Desde la seguridad de mi balcón vi como la columna de espeso humo gris me llenaba los pulmones, las pesadas volutas subían y subían y el estruendo de mil truenos, de rítmico sonar, inundo todo el espacio que alcanzaba mi vista, nublándome los sentidos.

De pronto la gente comenzó a correr hacia el lugar de donde provenía la columna de humo, y entonces, el canto de mil sirenas de latón anunció lo inevitable. Lejos, tan lejos que mi mano alcanzaba a rozar la de mi amigo del este que vivía cerca de mí, las columnas de humo tenían un oler acre, y las calles se llenaban de una espesa capa de negra ceniza y de restos de toda una vida.

Los amigos de mi amigo no miraban el espectáculo desde la seguridad de su balcón y nadie se fijaba como la gente corría en una u otra dirección, huyendo o socorriendo.

Allí, lejos, tan lejos como podía estar el corazón de mi amigo, el estruendo de mil truenos se teñía de luminosos colores de los rayos que bajaban para quedarse en forma de enormes calderas, mientras la sirenas no entonaban La Madrugá, sino la lastimera y horrible marcha de la muerte.

Desde la seguridad de mi balcón escuché el racheo de las pobres alpargatas con sabor a guerras lejanas del pasado, arañando un firme remanso de paz, como el de mi amigo, que escuchaba el sabor de la huida y la desesperación, arrastrándose por las devastadas calles de un siniestro itinerario.
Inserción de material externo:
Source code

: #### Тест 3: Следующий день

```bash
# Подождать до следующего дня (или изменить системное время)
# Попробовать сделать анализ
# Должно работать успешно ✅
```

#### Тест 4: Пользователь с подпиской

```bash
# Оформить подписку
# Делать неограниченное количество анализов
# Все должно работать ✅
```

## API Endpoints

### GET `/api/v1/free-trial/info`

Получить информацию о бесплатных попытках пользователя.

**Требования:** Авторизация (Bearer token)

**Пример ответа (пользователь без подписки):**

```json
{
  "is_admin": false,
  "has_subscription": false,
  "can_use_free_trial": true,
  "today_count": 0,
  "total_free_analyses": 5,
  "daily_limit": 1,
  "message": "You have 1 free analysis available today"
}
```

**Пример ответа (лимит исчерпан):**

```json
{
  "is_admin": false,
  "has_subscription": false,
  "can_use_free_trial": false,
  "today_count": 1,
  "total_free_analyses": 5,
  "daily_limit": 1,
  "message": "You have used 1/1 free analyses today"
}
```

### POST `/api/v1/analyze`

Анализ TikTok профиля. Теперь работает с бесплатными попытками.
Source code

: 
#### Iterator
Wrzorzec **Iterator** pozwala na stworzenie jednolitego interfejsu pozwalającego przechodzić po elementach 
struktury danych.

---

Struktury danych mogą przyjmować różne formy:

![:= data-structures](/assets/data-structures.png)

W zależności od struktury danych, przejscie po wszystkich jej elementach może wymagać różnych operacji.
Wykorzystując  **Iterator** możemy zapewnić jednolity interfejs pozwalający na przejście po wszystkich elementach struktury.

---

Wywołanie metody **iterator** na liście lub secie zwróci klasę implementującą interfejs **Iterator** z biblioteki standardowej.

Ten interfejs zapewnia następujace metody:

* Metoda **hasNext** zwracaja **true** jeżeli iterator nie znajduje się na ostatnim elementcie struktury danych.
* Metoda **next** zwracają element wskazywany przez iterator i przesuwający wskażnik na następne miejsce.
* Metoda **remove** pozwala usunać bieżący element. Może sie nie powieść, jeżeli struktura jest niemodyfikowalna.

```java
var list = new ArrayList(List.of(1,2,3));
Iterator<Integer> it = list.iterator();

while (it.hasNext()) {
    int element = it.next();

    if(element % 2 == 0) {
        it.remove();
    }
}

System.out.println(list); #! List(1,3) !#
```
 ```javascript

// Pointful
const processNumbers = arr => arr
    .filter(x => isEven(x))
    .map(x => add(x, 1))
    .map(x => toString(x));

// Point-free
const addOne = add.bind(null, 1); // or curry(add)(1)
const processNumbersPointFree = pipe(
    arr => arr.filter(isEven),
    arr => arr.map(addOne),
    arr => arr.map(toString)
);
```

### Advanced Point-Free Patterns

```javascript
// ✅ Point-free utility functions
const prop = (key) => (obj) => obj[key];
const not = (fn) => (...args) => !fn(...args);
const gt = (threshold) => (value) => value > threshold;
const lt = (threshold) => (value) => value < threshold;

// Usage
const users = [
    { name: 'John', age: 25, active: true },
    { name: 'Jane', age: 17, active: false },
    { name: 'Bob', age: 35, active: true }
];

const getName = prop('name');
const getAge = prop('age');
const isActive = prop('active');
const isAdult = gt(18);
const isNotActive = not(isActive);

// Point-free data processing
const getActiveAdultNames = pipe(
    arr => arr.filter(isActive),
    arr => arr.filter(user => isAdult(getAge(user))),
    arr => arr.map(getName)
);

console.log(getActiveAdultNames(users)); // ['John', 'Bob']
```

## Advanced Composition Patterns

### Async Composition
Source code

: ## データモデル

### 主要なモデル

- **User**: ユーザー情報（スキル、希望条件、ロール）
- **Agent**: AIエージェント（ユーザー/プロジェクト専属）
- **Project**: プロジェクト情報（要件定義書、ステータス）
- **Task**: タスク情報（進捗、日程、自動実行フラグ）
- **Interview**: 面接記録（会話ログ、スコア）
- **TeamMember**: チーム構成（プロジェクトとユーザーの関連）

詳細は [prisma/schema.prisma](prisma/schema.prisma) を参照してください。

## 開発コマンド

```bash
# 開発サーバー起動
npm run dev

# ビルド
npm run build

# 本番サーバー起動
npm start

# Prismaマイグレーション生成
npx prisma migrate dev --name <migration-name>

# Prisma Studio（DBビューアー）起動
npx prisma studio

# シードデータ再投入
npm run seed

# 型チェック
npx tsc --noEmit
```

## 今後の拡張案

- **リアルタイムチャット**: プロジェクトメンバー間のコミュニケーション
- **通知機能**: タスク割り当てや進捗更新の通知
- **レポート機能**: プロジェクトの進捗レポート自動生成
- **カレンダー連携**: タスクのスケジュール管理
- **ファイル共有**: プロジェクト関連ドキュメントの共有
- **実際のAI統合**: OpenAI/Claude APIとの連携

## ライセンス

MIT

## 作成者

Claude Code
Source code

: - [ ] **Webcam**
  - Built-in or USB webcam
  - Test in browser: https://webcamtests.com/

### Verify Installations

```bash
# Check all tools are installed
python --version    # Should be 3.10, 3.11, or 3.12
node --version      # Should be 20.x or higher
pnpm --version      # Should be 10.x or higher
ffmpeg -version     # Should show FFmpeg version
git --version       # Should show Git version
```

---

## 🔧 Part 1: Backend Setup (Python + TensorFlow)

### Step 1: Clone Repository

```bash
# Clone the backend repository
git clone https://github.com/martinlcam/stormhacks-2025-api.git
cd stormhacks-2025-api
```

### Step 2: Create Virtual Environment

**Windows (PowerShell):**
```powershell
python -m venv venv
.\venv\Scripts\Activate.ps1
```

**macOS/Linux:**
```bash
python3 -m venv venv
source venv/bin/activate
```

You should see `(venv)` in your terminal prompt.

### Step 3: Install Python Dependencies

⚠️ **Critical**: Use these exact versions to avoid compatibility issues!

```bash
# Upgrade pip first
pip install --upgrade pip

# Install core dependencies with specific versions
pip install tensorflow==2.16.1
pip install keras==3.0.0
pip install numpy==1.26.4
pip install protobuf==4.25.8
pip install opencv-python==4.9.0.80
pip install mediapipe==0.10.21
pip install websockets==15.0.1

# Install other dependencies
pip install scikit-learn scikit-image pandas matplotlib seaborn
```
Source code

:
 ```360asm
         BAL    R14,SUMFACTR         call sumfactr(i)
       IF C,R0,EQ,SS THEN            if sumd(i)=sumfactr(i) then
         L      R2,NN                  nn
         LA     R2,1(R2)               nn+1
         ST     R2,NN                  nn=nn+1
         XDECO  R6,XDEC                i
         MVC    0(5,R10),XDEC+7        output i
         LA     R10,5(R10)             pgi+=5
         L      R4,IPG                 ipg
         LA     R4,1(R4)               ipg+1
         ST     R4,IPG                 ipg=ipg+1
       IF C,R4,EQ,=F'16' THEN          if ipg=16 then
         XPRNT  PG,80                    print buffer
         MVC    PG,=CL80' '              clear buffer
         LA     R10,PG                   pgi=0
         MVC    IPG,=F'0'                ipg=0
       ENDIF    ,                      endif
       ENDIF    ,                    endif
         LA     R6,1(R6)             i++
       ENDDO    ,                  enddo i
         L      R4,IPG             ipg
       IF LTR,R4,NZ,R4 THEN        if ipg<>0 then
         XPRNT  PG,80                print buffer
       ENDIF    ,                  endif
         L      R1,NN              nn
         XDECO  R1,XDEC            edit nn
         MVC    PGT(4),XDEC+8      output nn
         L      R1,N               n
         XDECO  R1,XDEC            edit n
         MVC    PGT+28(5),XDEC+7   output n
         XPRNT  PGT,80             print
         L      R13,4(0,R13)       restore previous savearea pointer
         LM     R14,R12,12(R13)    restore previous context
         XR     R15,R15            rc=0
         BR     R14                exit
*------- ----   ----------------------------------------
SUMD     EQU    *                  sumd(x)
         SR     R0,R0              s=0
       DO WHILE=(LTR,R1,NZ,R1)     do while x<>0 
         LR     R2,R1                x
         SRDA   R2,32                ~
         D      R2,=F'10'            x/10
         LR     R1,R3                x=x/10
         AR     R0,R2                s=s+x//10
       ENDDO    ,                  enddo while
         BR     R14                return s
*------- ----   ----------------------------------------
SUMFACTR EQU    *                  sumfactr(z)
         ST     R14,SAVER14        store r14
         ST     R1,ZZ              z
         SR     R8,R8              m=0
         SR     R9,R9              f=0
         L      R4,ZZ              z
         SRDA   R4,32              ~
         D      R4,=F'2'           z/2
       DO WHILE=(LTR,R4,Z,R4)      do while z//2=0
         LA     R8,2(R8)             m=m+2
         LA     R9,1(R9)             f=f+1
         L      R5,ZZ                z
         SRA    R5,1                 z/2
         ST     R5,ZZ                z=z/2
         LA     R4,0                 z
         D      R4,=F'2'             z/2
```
A veces, sin darnos cuenta, sentimos lejano lo que quizás esta muy cerca, igual que en aquellos no tan lejanos momentos, esos en los que la muerte la mirábamos de refilón, hasta que nuestros ojos se posaban en la cama del hospital, donde un ser querido agonizaba como aquellos tantos otros que sentimos tan lejanos.

El mundo, el maldito mundo de la globalización nos acerca tanto que al final, nada es tan lejano, nada tan ajeno, y la única diferencia es el olor del ruido. Desde la seguridad de mi balcón sentí el miedo de aquello, que siendo tan lejano me dejaba el negro sabor acre de la pólvora ahogando mis oídos.